Government debt has been rising since the GFC, reaching record levels due to pandemic measures. CBs hiking interest rates to contain inflation have thus worsened public debt burdens, inviting austerity measures.
Thus, countries go through cycles of debt accumulation and output contraction. Supposed to contain inflation, they adversely impact livelihoods.
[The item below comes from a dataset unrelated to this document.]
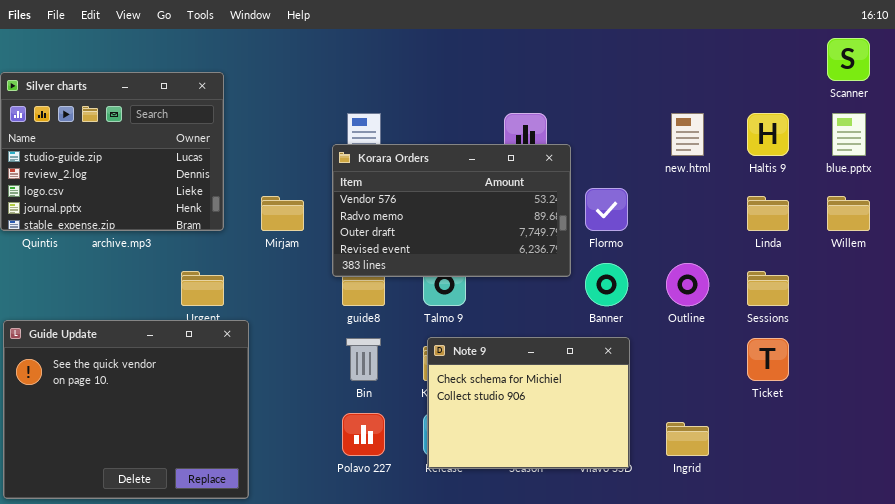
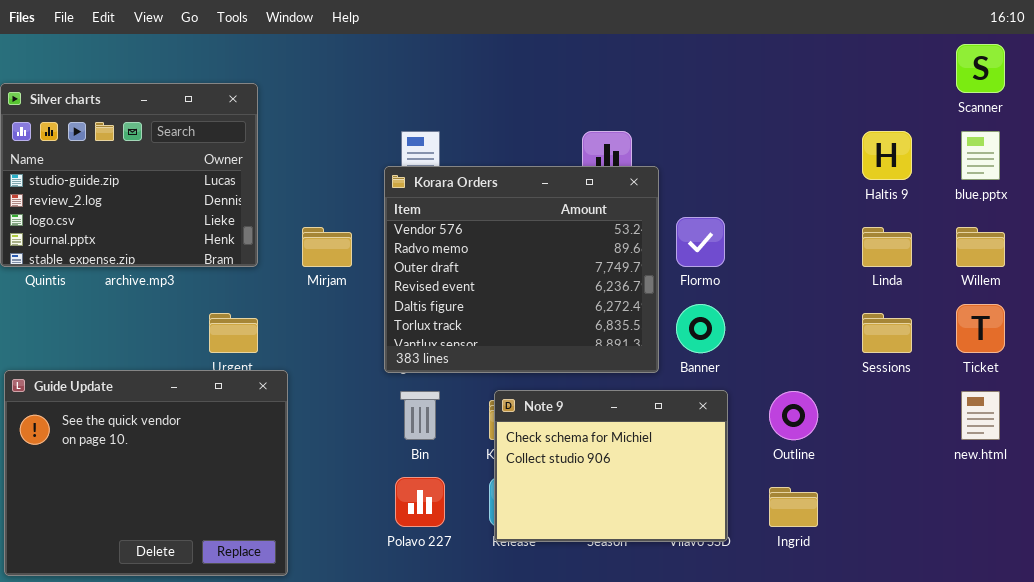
new.html: [671,113,704,156] -> [961,391,1000,440], moved
Korara Orders: [332,144,571,277] -> [384,166,659,373], resized
Outline: [666,263,709,306] -> [769,391,818,440], moved
Ticket: [747,338,789,381] -> [956,304,1005,353], moved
Many more developing countries face debt crises, further setting back progress.
Sixty years ago, Milton Friedman asserted, “money is too important to be left to the central bankers”. He elaborated, “One economic defect of an independent central bank … is that it almost invariably involves dispersal of responsibility… Another defect … is the extent to which policy is … made highly dependent on personalities… third … defect is that an independent central bank will almost invariably give undue emphasis to the point of view of bankers”.
Thus, government-sceptic Friedman recommended, “either to make the Federal Reserve a bureau in the Treasury under the secretary of the Treasury, or to put the Federal Reserve under direct congressional control.
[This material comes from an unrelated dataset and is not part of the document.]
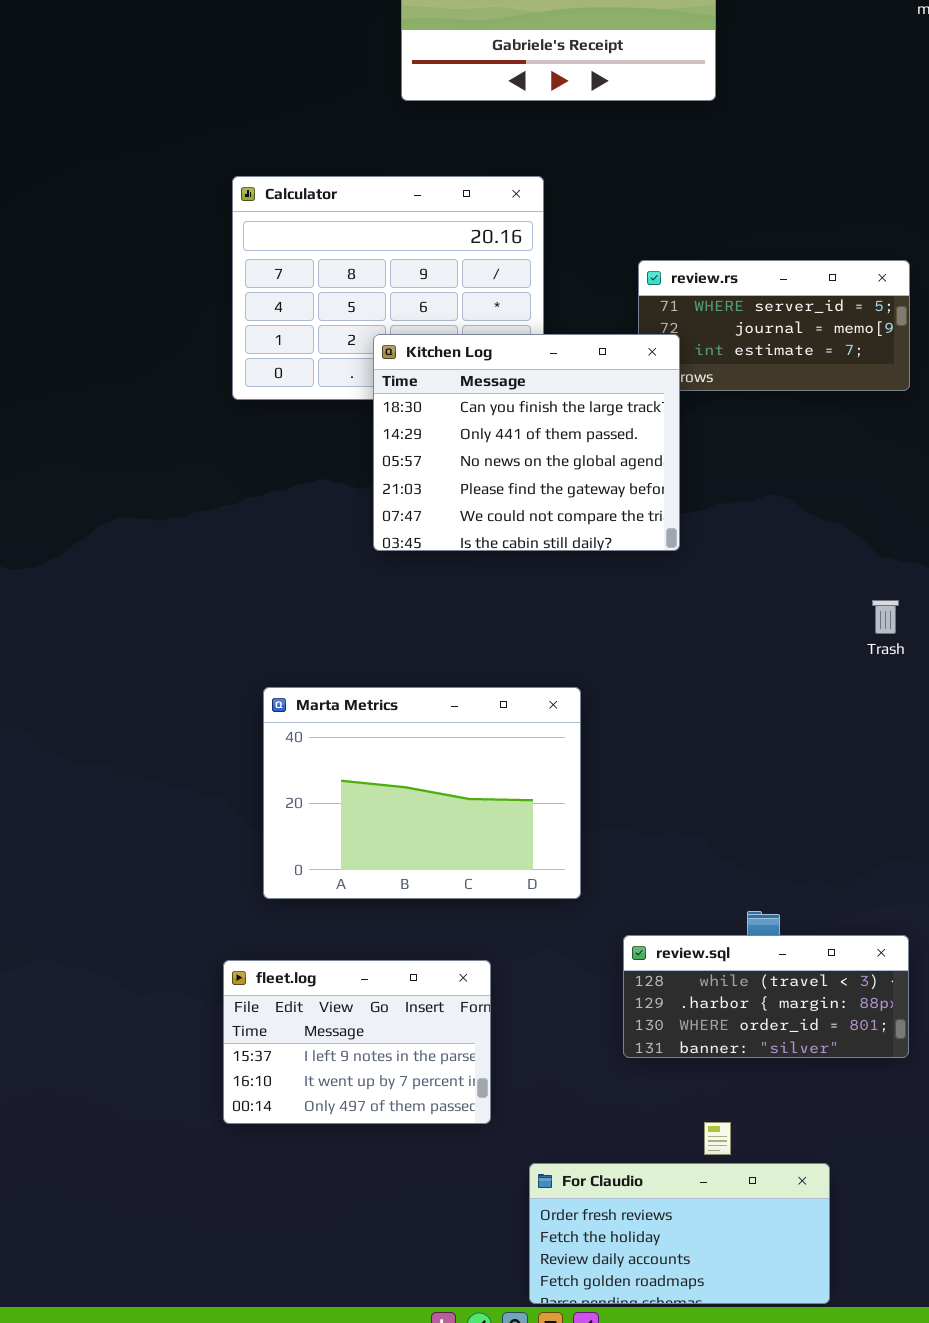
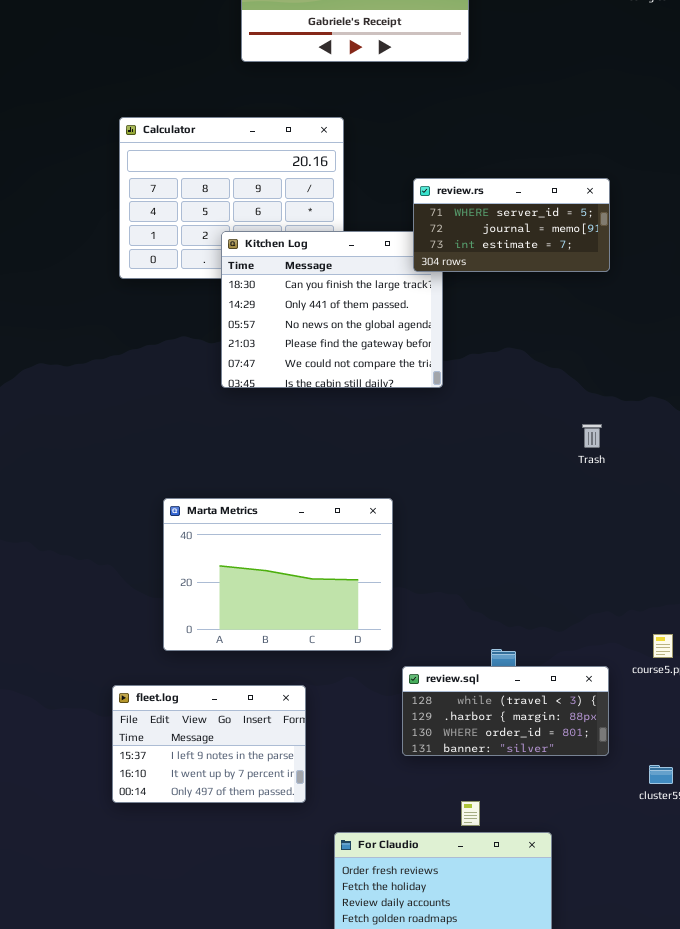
review.rs: [638,260,910,391] -> [413,178,610,272], raised
Marta Metrics: [263,687,581,899] -> [163,498,393,651], moved

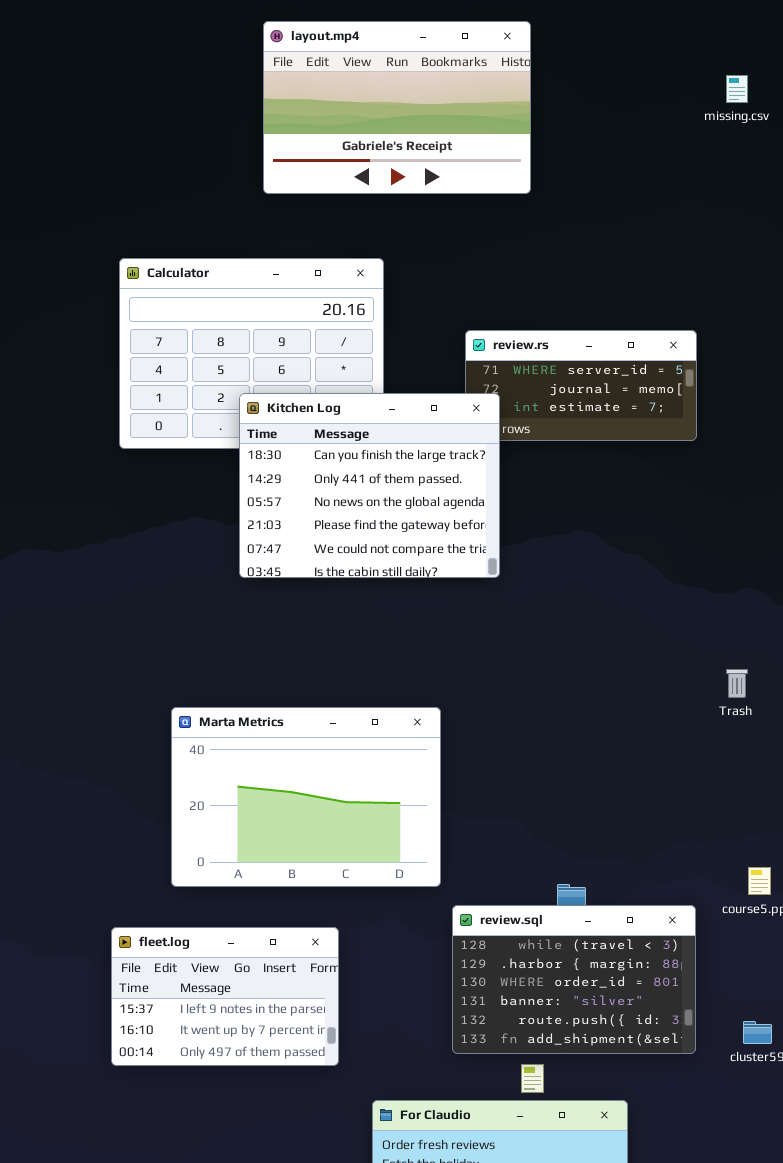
Kitchen Log: [221,231,443,388] -> [239,393,500,578], raised
Trash: [582,424,602,448] -> [726,669,748,698], moved
review.sql: [402,666,609,756] -> [452,905,696,1054], resized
“Either involves terminating the so-called independence of the system… either would establish a strong incentive for the Fed to produce a stabler monetary environment than we have had”.
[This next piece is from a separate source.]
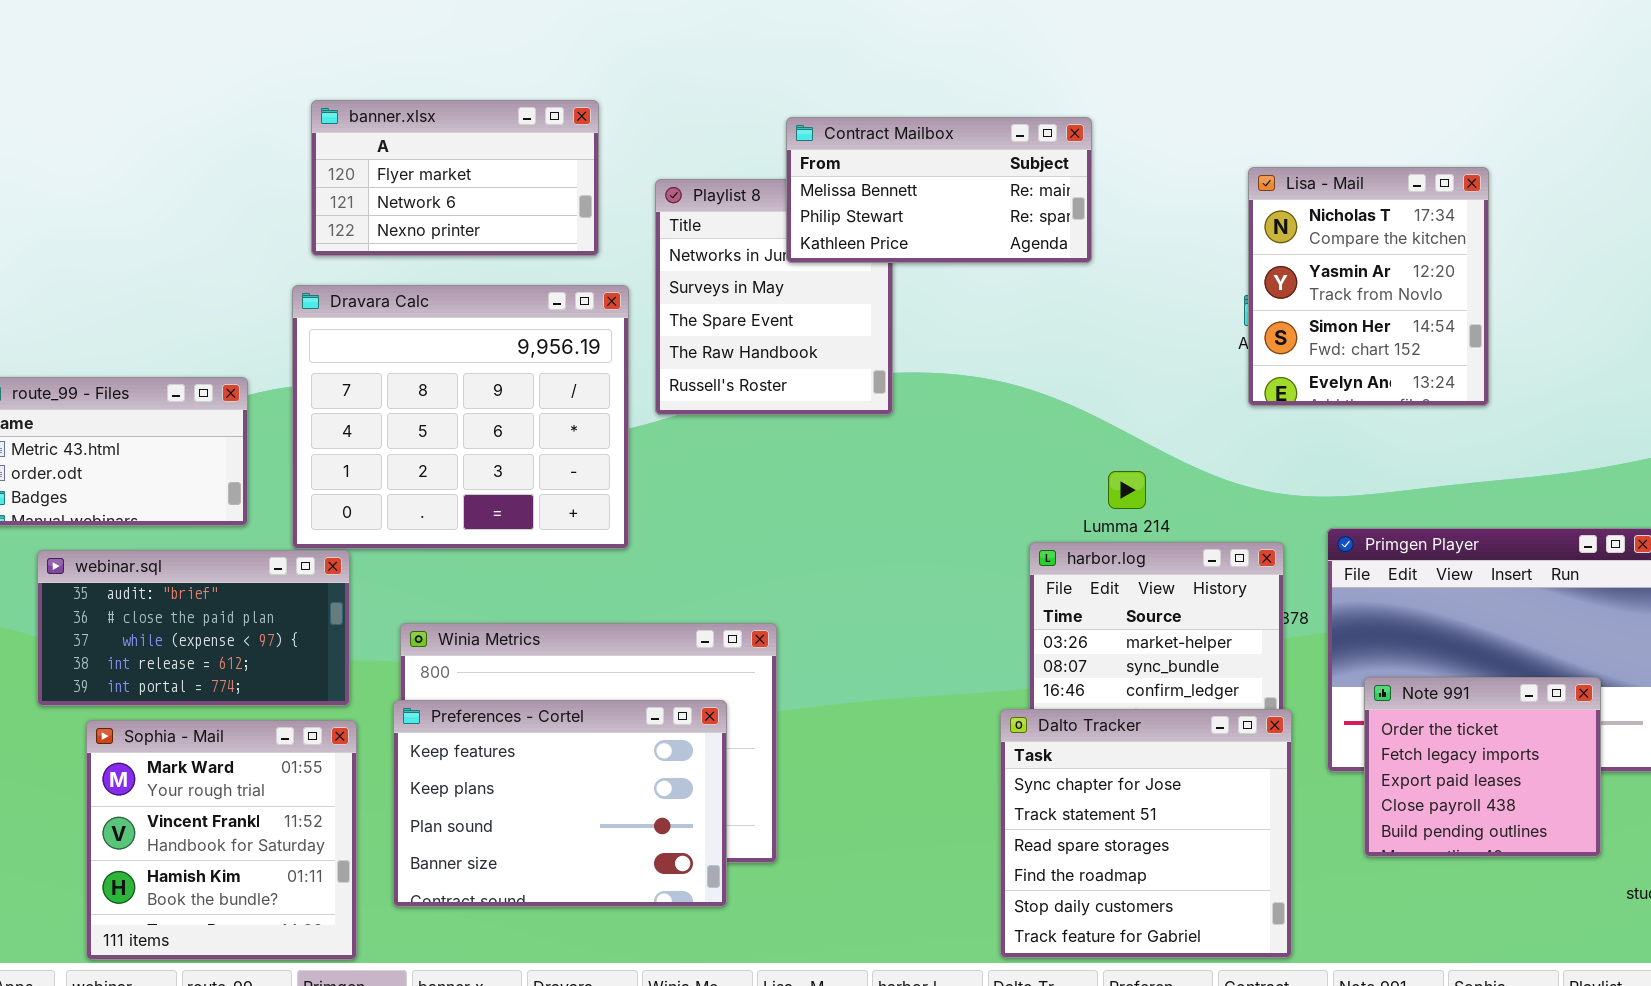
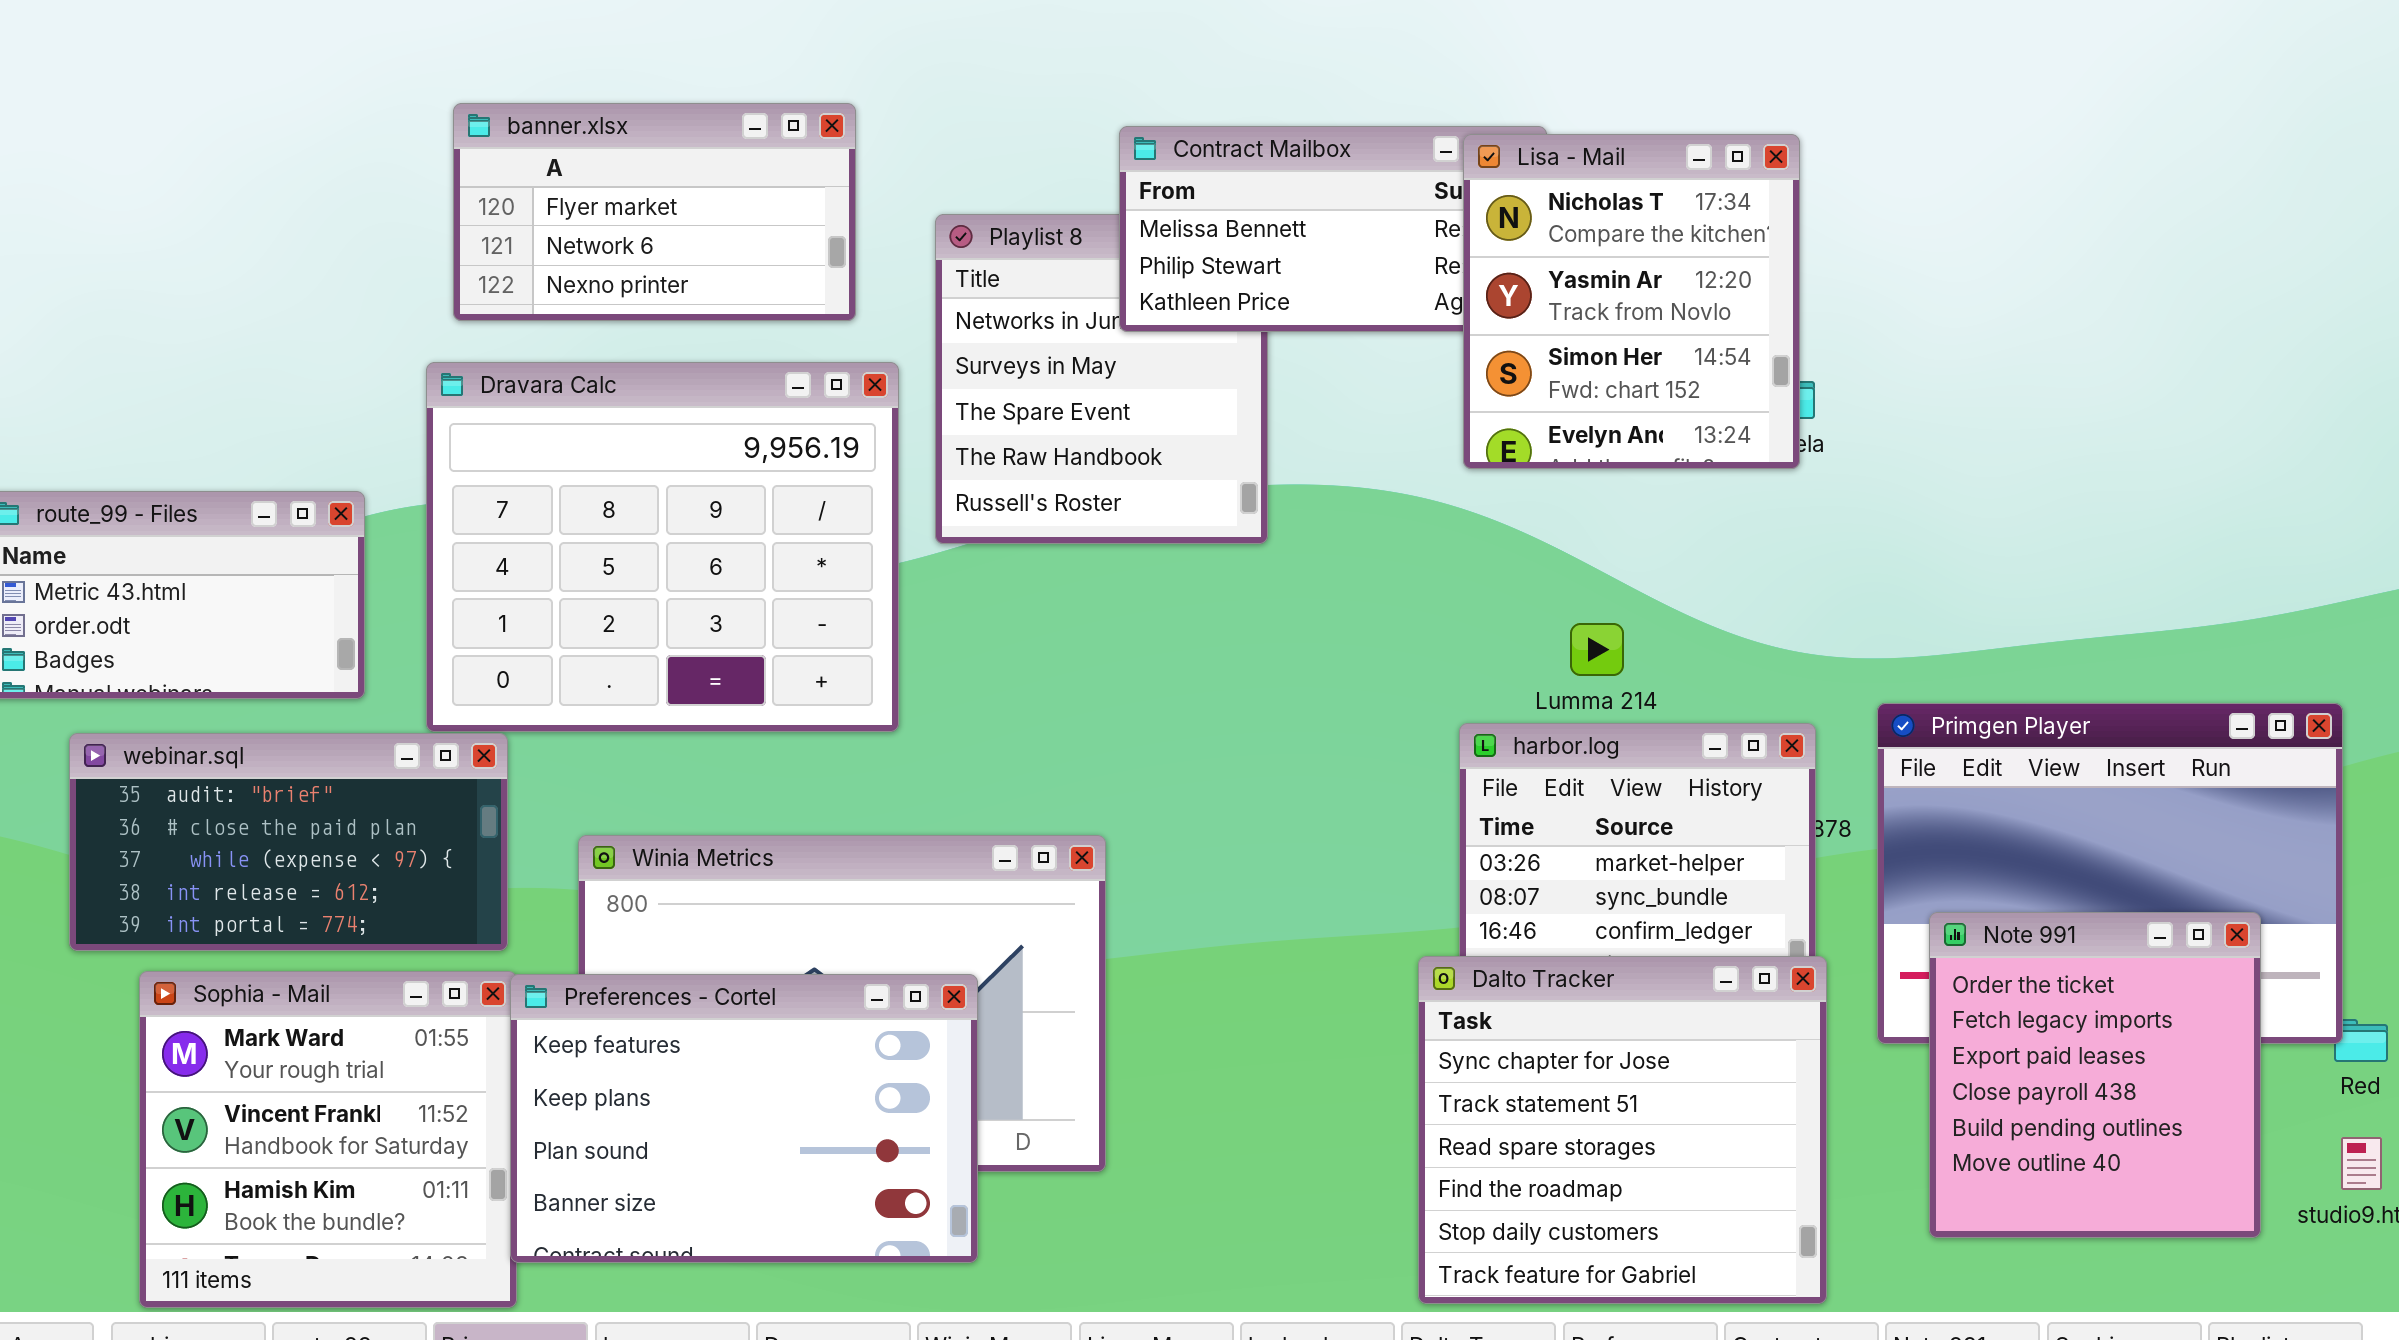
Lisa - Mail: [1248,167,1489,406] -> [1463,134,1800,469], moved
Note 991: [1364,677,1601,857] -> [1929,912,2261,1238], resized
Preferences - Cortel: [393,700,727,907] -> [510,974,978,1263], moved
Undoubtedly, this is an extreme solution. Friedman also suggested replacing CB discretion with monetary policy rules to resolve the problem of lack of coordination. But, as Alan Blinder has observed, such rules are “unlikely to score highly”.
Effective fiscal-monetary policy coordination requires appropriate supporting institutions and operating arrangements. As IMF research has shown, “neither legal independence of central bank nor a balanced budget clause or a rule-based monetary policy framework … are enough to ensure effective monetary and fiscal policy coordination”.
Although rules-based policies may enhance transparency and strengthen discipline, they cannot create “credibility”, which depends on policy content, not policy frameworks.
For Debelle, a combination of “goal dependence” and “instrument or operational independence” of CBs under strong democratic or parliamentary oversight may be appropriate for developed countries.
There is also a need to broaden membership of CB governing boards to avoid dominance by financial interests and to represent broader national interests.
But macro-policy coordination should involve more than merely an appropriate fiscal-monetary policy mix. A more coherent approach should also incorporate sectoral strategies, e.g., public investment in renewable energy, education & training, healthcare. Such policy coordination should enable sustainable development and reverse declining productivity growth.
As Buiter urges, it is up to governments “to make appropriate use of … fiscal space” created by fiscal-monetary coordination. Democratic checks and balances are needed to prevent “pork-barrelling” and other fiscal abuses and to protect fiscal decision-making from corruption.